Render the items below as a Markdown table with the columns Row and Item line, one numbered row per line and blank lines left out. Begin at the line that has "text I am writing" and stop after the line that has "text How many".
── Material for this exercise
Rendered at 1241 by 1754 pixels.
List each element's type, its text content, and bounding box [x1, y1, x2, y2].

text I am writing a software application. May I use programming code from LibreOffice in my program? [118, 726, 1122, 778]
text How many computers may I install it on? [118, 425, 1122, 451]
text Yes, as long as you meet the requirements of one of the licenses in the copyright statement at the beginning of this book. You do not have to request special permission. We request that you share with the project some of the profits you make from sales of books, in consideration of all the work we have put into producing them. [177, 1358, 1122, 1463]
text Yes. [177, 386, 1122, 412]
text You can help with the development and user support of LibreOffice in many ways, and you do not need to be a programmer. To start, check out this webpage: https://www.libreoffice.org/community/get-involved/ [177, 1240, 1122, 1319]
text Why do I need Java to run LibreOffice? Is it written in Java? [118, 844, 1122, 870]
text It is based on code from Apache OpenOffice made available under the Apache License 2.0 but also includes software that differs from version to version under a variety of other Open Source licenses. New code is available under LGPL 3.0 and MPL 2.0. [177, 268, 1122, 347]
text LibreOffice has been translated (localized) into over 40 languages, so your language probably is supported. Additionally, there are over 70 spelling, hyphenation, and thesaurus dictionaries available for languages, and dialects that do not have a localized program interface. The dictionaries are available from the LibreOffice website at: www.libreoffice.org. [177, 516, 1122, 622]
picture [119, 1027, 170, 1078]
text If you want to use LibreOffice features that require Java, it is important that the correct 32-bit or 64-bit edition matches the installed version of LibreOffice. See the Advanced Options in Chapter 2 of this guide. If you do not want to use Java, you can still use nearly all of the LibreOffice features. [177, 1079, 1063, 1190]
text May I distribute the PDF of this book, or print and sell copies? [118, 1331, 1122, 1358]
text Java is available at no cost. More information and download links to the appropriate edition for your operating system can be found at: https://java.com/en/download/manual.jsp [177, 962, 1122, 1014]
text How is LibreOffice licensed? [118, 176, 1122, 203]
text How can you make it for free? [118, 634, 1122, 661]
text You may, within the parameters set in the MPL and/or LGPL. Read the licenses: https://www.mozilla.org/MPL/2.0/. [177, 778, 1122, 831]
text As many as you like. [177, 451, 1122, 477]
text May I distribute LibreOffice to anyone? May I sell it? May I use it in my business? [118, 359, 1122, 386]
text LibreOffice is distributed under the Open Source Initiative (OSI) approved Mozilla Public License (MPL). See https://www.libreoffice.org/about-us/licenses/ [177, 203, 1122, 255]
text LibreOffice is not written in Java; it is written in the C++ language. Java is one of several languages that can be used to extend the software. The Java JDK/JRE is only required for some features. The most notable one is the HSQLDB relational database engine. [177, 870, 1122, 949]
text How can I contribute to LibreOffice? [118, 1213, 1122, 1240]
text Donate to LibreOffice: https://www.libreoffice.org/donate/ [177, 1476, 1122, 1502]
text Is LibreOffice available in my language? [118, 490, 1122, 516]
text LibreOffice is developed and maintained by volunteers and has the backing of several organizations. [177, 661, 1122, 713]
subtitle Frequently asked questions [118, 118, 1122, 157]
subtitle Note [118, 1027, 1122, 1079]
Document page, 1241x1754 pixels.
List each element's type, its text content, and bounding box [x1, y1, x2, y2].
────
Result for this exercise ::
| Row | Item line |
|---|---|
| 1 | text I am writing a software application. May I use programming code from LibreOffice in my program? [118, 726, 1122, 778] |
| 2 | text How many computers may I install it on? [118, 425, 1122, 451] |